Hace unos años, un compañero de viaje observó que me costaba ver objetos a la distancia. Lo que hizo fue sencillo pero revelador. Se sacó los anteojos y me dijo: «Prueba con esto». Cuando me los puse, me sorprendió que se me aclarara la visión. Al tiempo, fui a un oculista que me recetó anteojos.

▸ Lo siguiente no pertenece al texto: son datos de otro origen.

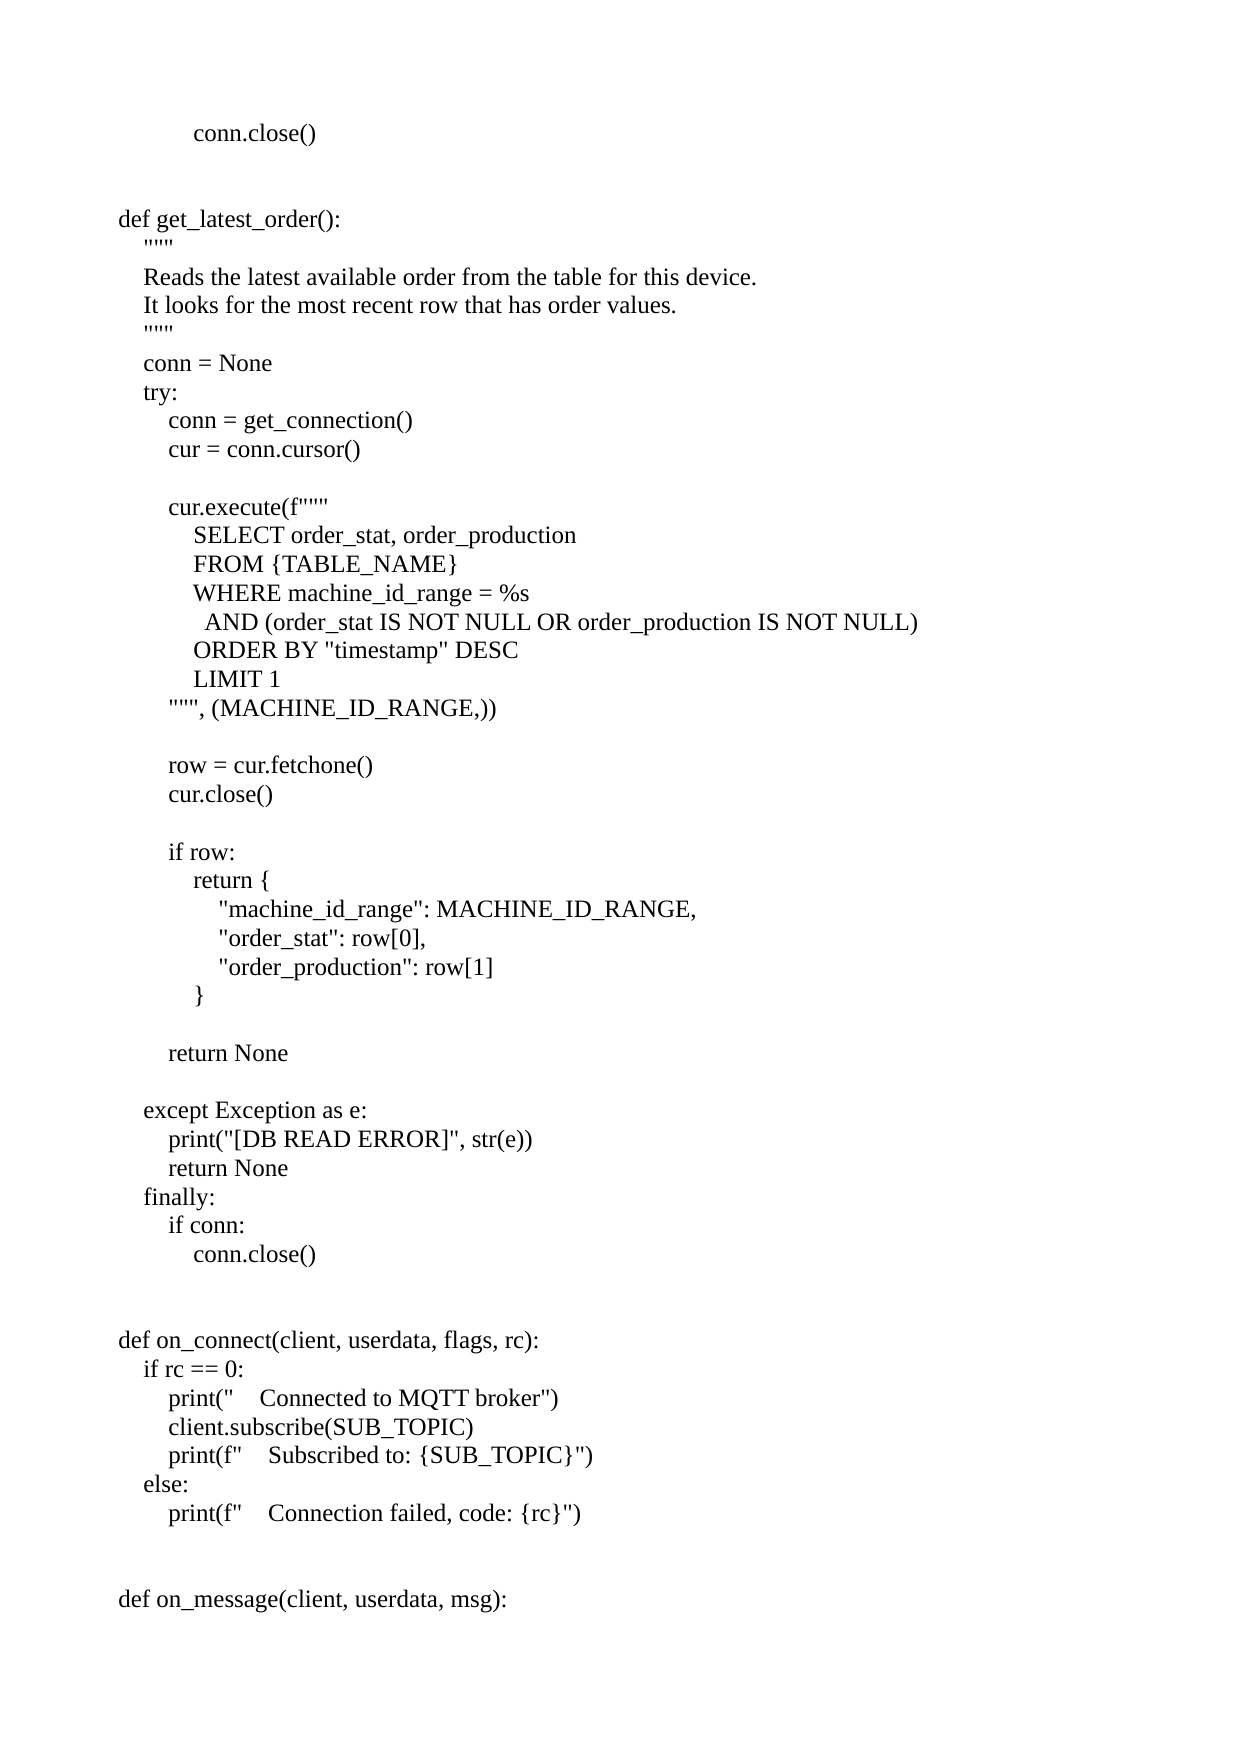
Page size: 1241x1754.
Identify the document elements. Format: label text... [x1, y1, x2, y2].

text """ [118, 233, 1122, 262]
text SELECT order_stat, order_production [118, 521, 1122, 549]
text if rc == 0: [118, 1354, 1122, 1383]
text print("[DB READ ERROR]", str(e)) [118, 1124, 1122, 1153]
text client.subscribe(SUB_TOPIC) [118, 1412, 1122, 1441]
text return None [118, 1038, 1122, 1067]
text cur = conn.cursor() [118, 434, 1122, 463]
text Reads the latest available order from the table for this device. [118, 262, 1122, 291]
text "machine_id_range": MACHINE_ID_RANGE, [118, 894, 1122, 923]
text def get_latest_order(): [118, 204, 1122, 233]
text """, (MACHINE_ID_RANGE,)) [118, 693, 1122, 722]
text It looks for the most recent row that has order values. [118, 291, 1122, 319]
text if conn: [118, 1211, 1122, 1239]
text else: [118, 1469, 1122, 1498]
text return None [118, 1153, 1122, 1182]
text LIMIT 1 [118, 664, 1122, 693]
text ORDER BY "timestamp" DESC [118, 636, 1122, 664]
text FROM {TABLE_NAME} [118, 549, 1122, 578]
text conn = None [118, 348, 1122, 377]
text } [118, 981, 1122, 1009]
text row = cur.fetchone() [118, 751, 1122, 779]
text AND (order_stat IS NOT NULL OR order_production IS NOT NULL) [118, 607, 1122, 636]
text WHERE machine_id_range = %s [118, 578, 1122, 607]
text conn = get_connection() [118, 406, 1122, 434]
text if row: [118, 837, 1122, 866]
text cur.close() [118, 779, 1122, 808]
text "order_stat": row[0], [118, 923, 1122, 952]
text cur.execute(f""" [118, 492, 1122, 521]
text try: [118, 377, 1122, 406]
text conn.close() [118, 1239, 1122, 1268]
text "order_production": row[1] [118, 952, 1122, 981]
text return { [118, 866, 1122, 894]
text conn.close() [118, 118, 1122, 147]
text """ [118, 319, 1122, 348]
text finally: [118, 1182, 1122, 1211]
text except Exception as e: [118, 1096, 1122, 1124]
text print(f"📡 Subscribed to: {SUB_TOPIC}") [118, 1441, 1122, 1469]
text def on_connect(client, userdata, flags, rc): [118, 1326, 1122, 1354]
text print(f"❌ Connection failed, code: {rc}") [118, 1498, 1122, 1527]
text print("✅ Connected to MQTT broker") [118, 1383, 1122, 1412]
text def on_message(client, userdata, msg): [118, 1584, 1122, 1613]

La lectura de hoy presenta a un hombre que no podía ver. Vivir en completa oscuridad lo había obligado a mendigar. Sin embargo, había escuchado sobre Jesús, el conocido maestro y hacedor de milagros. Así que, cuando el itinerario de viaje de Jesús lo llevó donde estaba sentado aquel ciego, este se llenó de esperanza. Le dijo: «¡Jesús, Hijo de David, ten misericordia de mí!» (v. 38). Aunque no podía ver físicamente, tenía una perspectiva espiritual de la verdadera identidad de Jesús. Impulsado por su fe, «clamaba mucho más: ¡Hijo de David, ten misericordia de mí!» (v. 39). ¿Cuál fue el resultado? Su ceguera fue resuelta, y él bendijo a Dios porque podía ver (v. 43).
En momentos de oscuridad, ¿a quién o a qué recurres? Las recetas de anteojos ayudan a mejorar la visión, pero es el toque misericordioso de Jesús, el Hijo de Dios, lo que lleva a las personas de la oscuridad espiritual a la luz.